**TASK STATEMENT**: Each entry below must be given again word for word, with no pictures.

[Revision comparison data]

━━━━

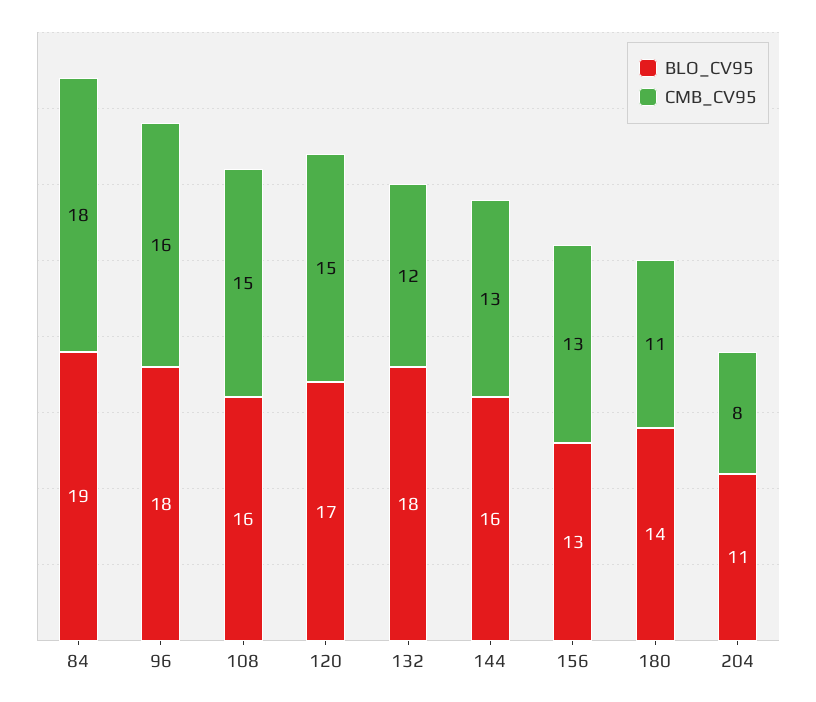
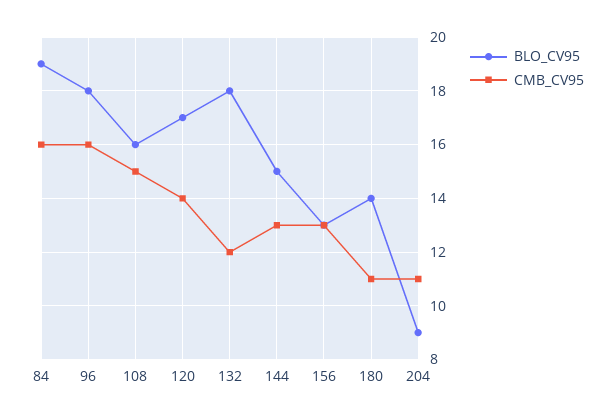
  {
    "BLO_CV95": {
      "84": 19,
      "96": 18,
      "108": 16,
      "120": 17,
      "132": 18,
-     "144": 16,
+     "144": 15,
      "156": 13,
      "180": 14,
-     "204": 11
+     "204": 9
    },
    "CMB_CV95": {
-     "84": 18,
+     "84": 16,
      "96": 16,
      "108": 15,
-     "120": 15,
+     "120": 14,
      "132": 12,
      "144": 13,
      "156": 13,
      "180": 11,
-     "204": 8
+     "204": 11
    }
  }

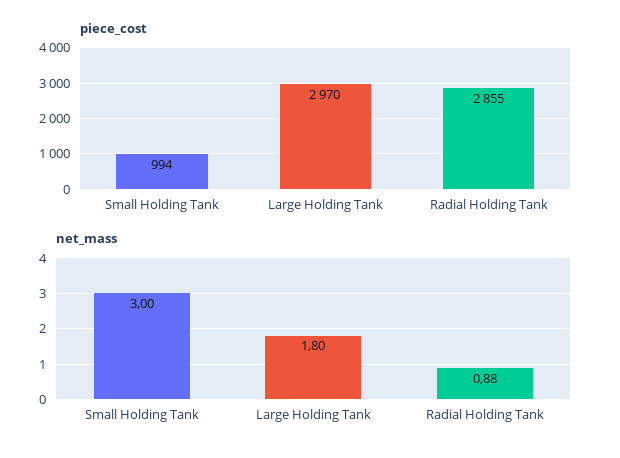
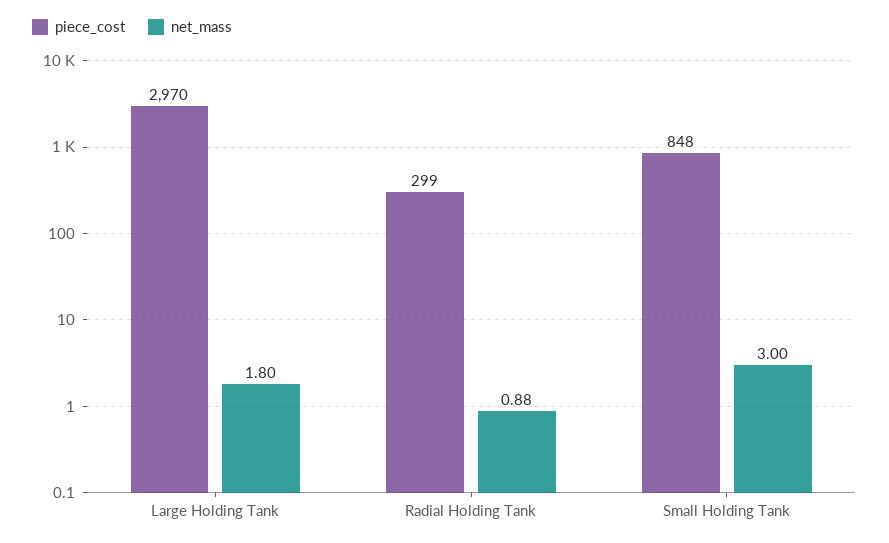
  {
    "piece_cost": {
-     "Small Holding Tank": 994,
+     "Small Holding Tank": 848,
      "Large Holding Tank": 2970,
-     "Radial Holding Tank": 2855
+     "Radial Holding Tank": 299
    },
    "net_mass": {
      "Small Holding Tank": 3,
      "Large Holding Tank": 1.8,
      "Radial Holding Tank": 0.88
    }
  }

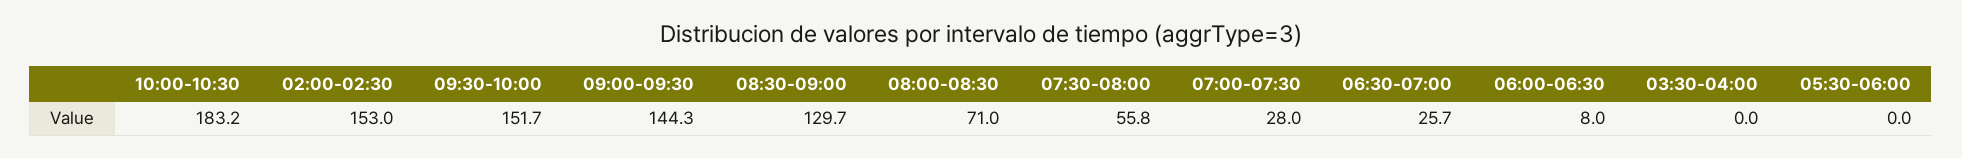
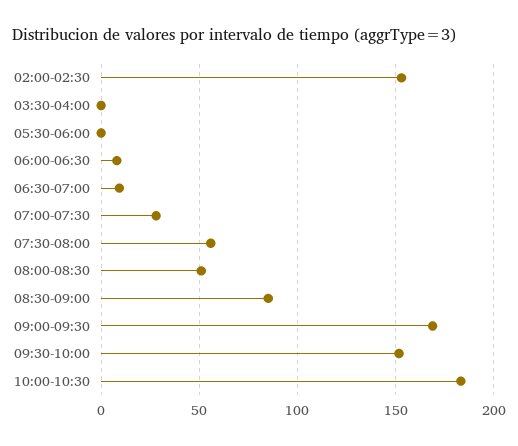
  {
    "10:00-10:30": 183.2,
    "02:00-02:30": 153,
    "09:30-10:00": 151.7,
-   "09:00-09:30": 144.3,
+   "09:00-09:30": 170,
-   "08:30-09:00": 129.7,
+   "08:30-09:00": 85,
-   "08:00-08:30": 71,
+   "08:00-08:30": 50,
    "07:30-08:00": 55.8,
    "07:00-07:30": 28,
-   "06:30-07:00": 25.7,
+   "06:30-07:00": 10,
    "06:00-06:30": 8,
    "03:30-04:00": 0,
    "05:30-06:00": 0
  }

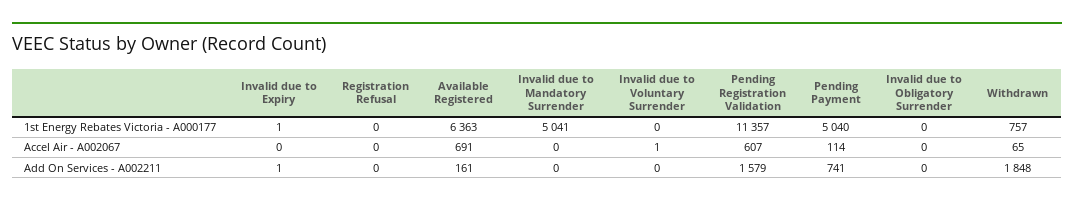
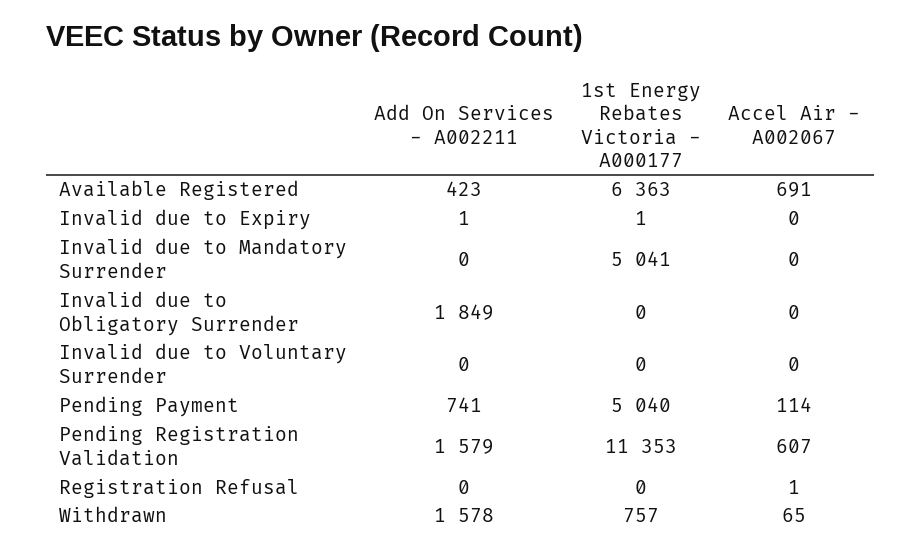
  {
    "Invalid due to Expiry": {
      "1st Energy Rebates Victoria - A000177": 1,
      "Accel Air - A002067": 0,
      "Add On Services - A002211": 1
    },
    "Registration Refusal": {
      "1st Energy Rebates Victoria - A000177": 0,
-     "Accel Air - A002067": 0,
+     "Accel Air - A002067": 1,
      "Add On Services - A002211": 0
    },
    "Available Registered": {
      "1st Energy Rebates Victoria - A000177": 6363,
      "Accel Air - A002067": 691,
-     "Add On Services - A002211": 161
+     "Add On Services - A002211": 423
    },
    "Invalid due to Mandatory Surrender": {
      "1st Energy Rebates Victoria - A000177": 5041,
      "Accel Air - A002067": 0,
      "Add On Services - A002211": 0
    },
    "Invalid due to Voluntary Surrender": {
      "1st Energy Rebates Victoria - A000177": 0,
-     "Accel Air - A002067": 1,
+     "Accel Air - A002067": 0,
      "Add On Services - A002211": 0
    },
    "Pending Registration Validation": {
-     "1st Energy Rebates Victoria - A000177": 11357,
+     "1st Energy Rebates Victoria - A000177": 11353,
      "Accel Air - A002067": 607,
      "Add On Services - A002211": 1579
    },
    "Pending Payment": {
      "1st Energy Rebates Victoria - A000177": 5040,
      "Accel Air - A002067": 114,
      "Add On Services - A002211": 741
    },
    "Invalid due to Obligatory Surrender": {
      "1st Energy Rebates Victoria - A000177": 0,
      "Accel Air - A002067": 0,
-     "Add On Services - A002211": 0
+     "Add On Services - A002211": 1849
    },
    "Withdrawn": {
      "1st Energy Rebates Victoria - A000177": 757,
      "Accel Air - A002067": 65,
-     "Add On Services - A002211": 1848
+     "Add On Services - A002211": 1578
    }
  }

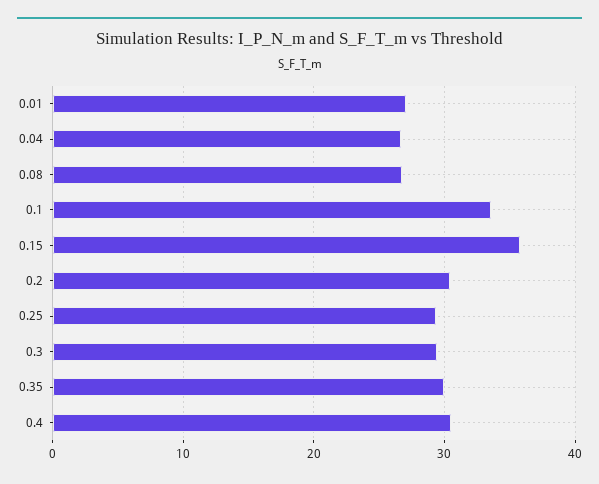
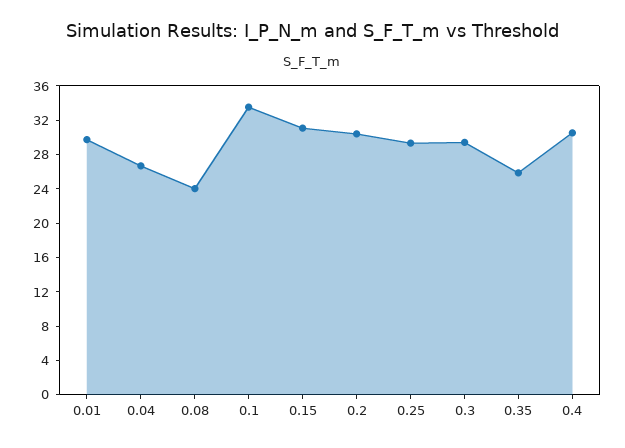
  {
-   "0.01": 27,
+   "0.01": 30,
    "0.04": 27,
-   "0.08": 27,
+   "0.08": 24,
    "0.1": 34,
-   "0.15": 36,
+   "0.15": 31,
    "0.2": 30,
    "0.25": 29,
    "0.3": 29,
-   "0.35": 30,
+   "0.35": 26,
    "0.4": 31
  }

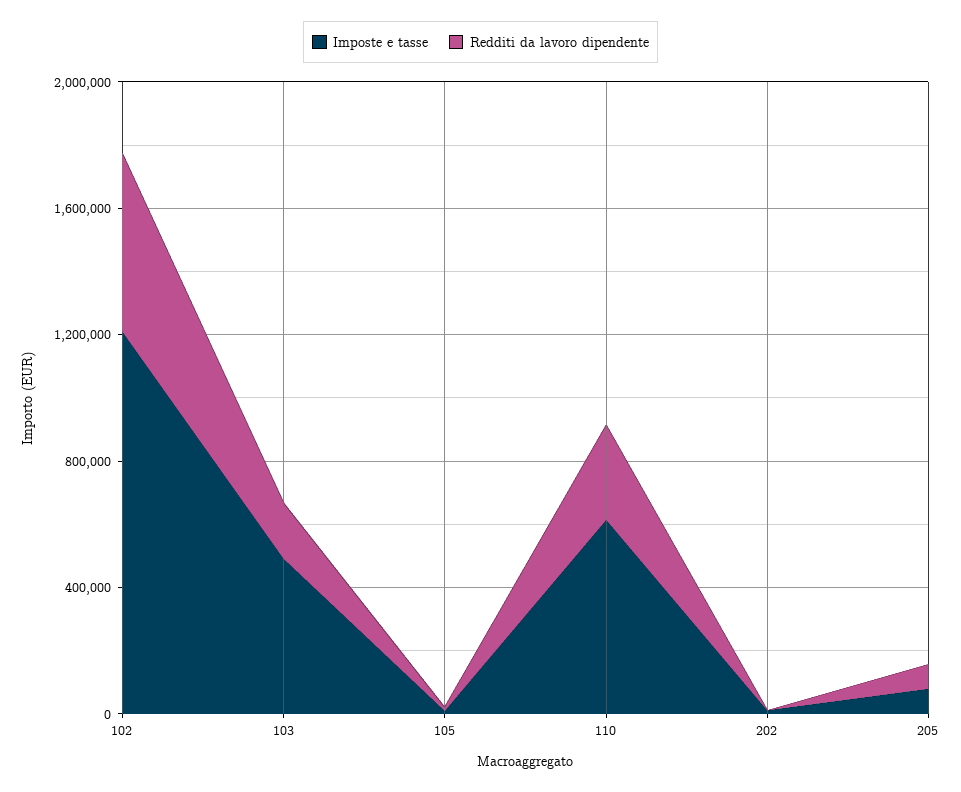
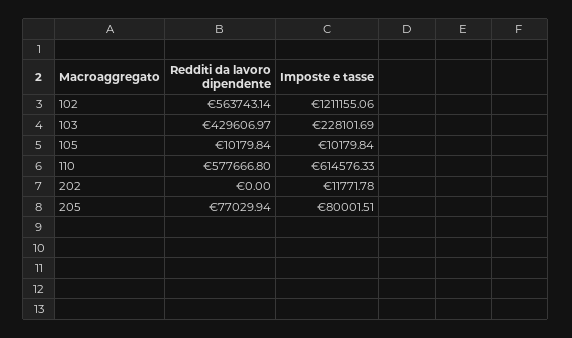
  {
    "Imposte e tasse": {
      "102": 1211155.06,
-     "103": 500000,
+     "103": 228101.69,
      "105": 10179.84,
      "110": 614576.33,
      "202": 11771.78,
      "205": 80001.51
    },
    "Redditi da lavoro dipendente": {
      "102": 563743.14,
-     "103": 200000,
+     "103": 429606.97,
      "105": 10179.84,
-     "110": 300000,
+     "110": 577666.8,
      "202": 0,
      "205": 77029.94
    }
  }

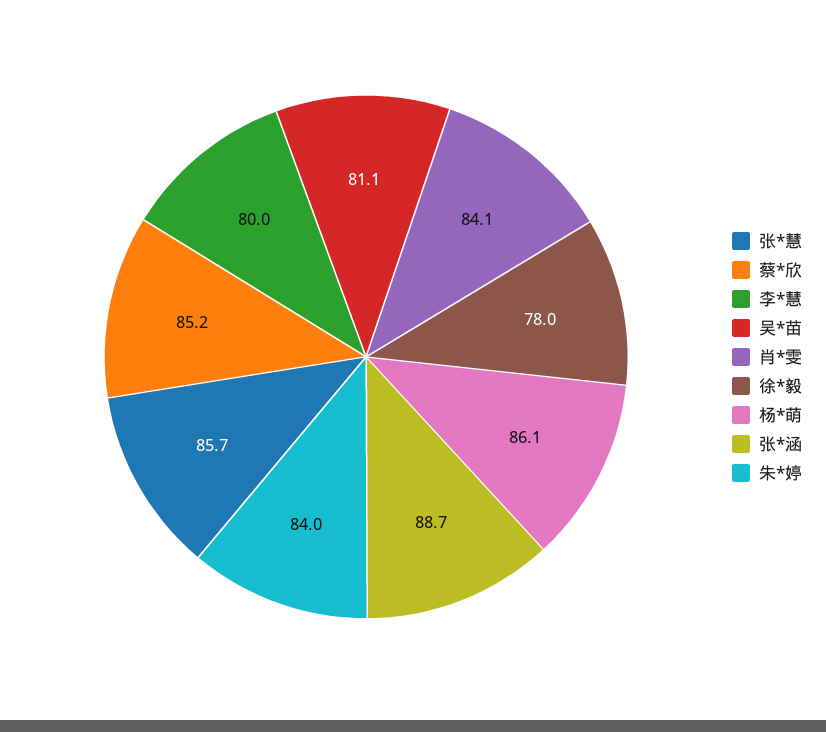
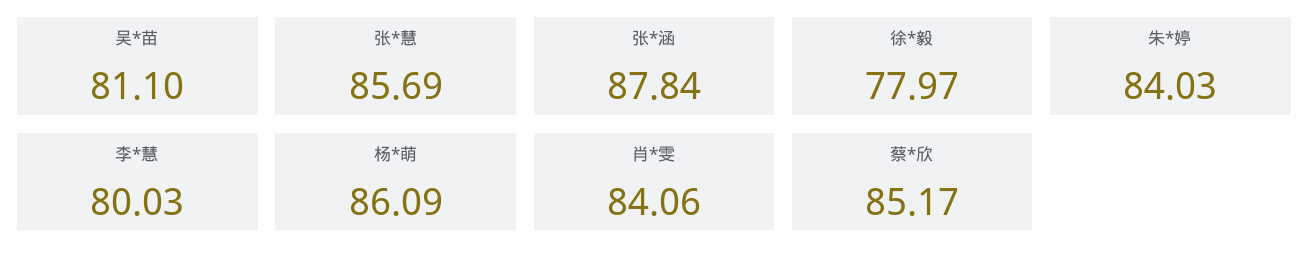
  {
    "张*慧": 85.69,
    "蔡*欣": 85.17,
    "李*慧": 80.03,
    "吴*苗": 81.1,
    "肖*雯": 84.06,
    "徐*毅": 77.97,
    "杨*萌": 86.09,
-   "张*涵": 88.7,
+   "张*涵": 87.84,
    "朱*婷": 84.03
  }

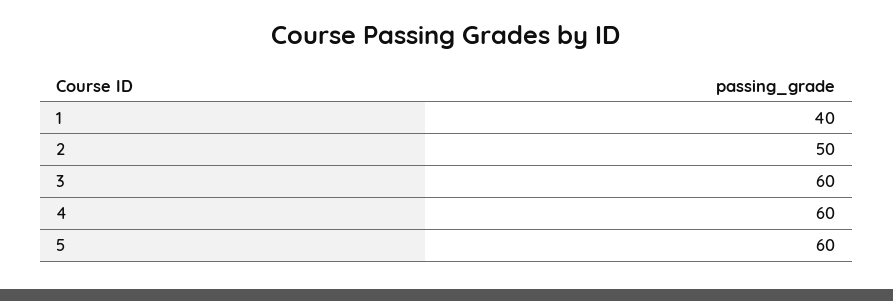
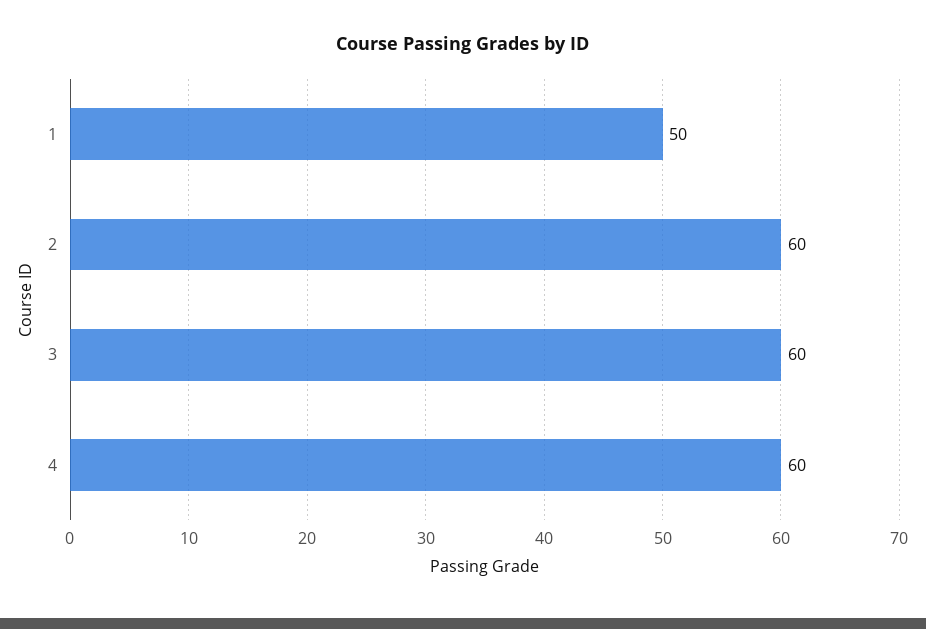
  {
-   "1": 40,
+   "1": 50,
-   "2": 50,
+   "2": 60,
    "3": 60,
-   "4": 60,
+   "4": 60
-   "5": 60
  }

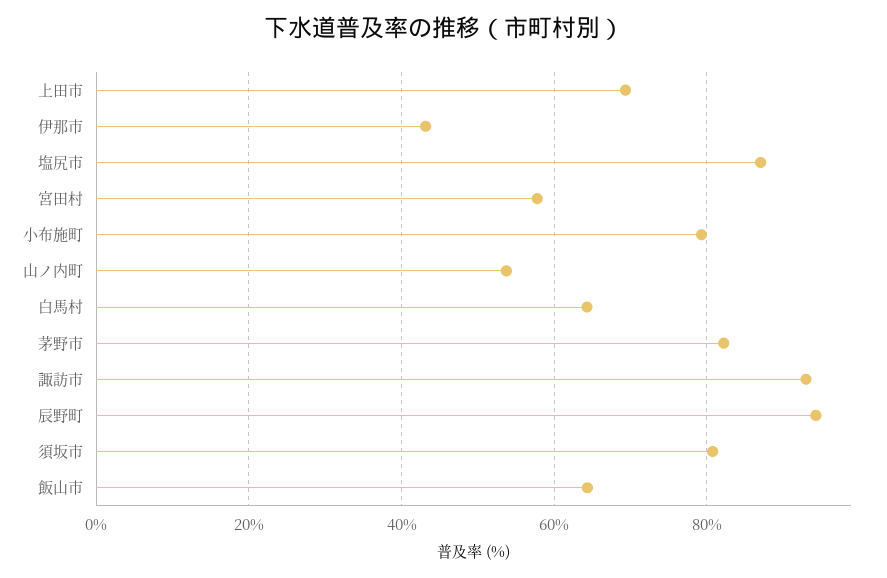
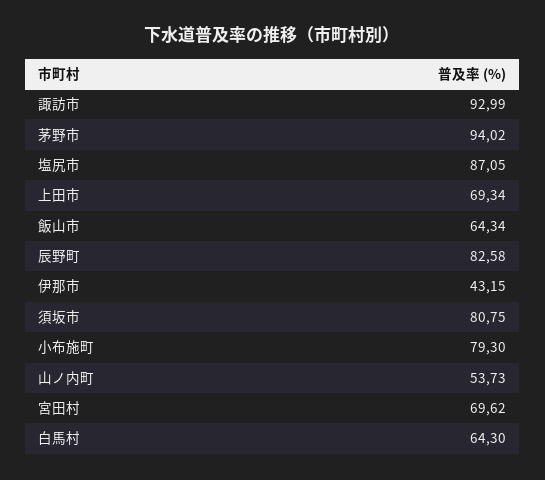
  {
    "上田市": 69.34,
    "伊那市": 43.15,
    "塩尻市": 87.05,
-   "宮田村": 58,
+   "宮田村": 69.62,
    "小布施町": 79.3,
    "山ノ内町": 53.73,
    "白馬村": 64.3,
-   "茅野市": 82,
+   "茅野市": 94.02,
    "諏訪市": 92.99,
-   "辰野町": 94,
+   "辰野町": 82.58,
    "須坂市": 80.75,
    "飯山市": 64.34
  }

━━━━

**ANSWER BOX**:
  {
    "BLO_CV95": {
      "84": 19,
      "96": 18,
      "108": 16,
      "120": 17,
      "132": 18,
-     "144": 16,
+     "144": 15,
      "156": 13,
      "180": 14,
-     "204": 11
+     "204": 9
    },
    "CMB_CV95": {
-     "84": 18,
+     "84": 16,
      "96": 16,
      "108": 15,
-     "120": 15,
+     "120": 14,
      "132": 12,
      "144": 13,
      "156": 13,
      "180": 11,
-     "204": 8
+     "204": 11
    }
  }

  {
    "piece_cost": {
-     "Small Holding Tank": 994,
+     "Small Holding Tank": 848,
      "Large Holding Tank": 2970,
-     "Radial Holding Tank": 2855
+     "Radial Holding Tank": 299
    },
    "net_mass": {
      "Small Holding Tank": 3,
      "Large Holding Tank": 1.8,
      "Radial Holding Tank": 0.88
    }
  }

  {
    "10:00-10:30": 183.2,
    "02:00-02:30": 153,
    "09:30-10:00": 151.7,
-   "09:00-09:30": 144.3,
+   "09:00-09:30": 170,
-   "08:30-09:00": 129.7,
+   "08:30-09:00": 85,
-   "08:00-08:30": 71,
+   "08:00-08:30": 50,
    "07:30-08:00": 55.8,
    "07:00-07:30": 28,
-   "06:30-07:00": 25.7,
+   "06:30-07:00": 10,
    "06:00-06:30": 8,
    "03:30-04:00": 0,
    "05:30-06:00": 0
  }

  {
    "Invalid due to Expiry": {
      "1st Energy Rebates Victoria - A000177": 1,
      "Accel Air - A002067": 0,
      "Add On Services - A002211": 1
    },
    "Registration Refusal": {
      "1st Energy Rebates Victoria - A000177": 0,
-     "Accel Air - A002067": 0,
+     "Accel Air - A002067": 1,
      "Add On Services - A002211": 0
    },
    "Available Registered": {
      "1st Energy Rebates Victoria - A000177": 6363,
      "Accel Air - A002067": 691,
-     "Add On Services - A002211": 161
+     "Add On Services - A002211": 423
    },
    "Invalid due to Mandatory Surrender": {
      "1st Energy Rebates Victoria - A000177": 5041,
      "Accel Air - A002067": 0,
      "Add On Services - A002211": 0
    },
    "Invalid due to Voluntary Surrender": {
      "1st Energy Rebates Victoria - A000177": 0,
-     "Accel Air - A002067": 1,
+     "Accel Air - A002067": 0,
      "Add On Services - A002211": 0
    },
    "Pending Registration Validation": {
-     "1st Energy Rebates Victoria - A000177": 11357,
+     "1st Energy Rebates Victoria - A000177": 11353,
      "Accel Air - A002067": 607,
      "Add On Services - A002211": 1579
    },
    "Pending Payment": {
      "1st Energy Rebates Victoria - A000177": 5040,
      "Accel Air - A002067": 114,
      "Add On Services - A002211": 741
    },
    "Invalid due to Obligatory Surrender": {
      "1st Energy Rebates Victoria - A000177": 0,
      "Accel Air - A002067": 0,
-     "Add On Services - A002211": 0
+     "Add On Services - A002211": 1849
    },
    "Withdrawn": {
      "1st Energy Rebates Victoria - A000177": 757,
      "Accel Air - A002067": 65,
-     "Add On Services - A002211": 1848
+     "Add On Services - A002211": 1578
    }
  }

  {
-   "0.01": 27,
+   "0.01": 30,
    "0.04": 27,
-   "0.08": 27,
+   "0.08": 24,
    "0.1": 34,
-   "0.15": 36,
+   "0.15": 31,
    "0.2": 30,
    "0.25": 29,
    "0.3": 29,
-   "0.35": 30,
+   "0.35": 26,
    "0.4": 31
  }

  {
    "Imposte e tasse": {
      "102": 1211155.06,
-     "103": 500000,
+     "103": 228101.69,
      "105": 10179.84,
      "110": 614576.33,
      "202": 11771.78,
      "205": 80001.51
    },
    "Redditi da lavoro dipendente": {
      "102": 563743.14,
-     "103": 200000,
+     "103": 429606.97,
      "105": 10179.84,
-     "110": 300000,
+     "110": 577666.8,
      "202": 0,
      "205": 77029.94
    }
  }

  {
    "张*慧": 85.69,
    "蔡*欣": 85.17,
    "李*慧": 80.03,
    "吴*苗": 81.1,
    "肖*雯": 84.06,
    "徐*毅": 77.97,
    "杨*萌": 86.09,
-   "张*涵": 88.7,
+   "张*涵": 87.84,
    "朱*婷": 84.03
  }

  {
-   "1": 40,
+   "1": 50,
-   "2": 50,
+   "2": 60,
    "3": 60,
-   "4": 60,
+   "4": 60
-   "5": 60
  }

  {
    "上田市": 69.34,
    "伊那市": 43.15,
    "塩尻市": 87.05,
-   "宮田村": 58,
+   "宮田村": 69.62,
    "小布施町": 79.3,
    "山ノ内町": 53.73,
    "白馬村": 64.3,
-   "茅野市": 82,
+   "茅野市": 94.02,
    "諏訪市": 92.99,
-   "辰野町": 94,
+   "辰野町": 82.58,
    "須坂市": 80.75,
    "飯山市": 64.34
  }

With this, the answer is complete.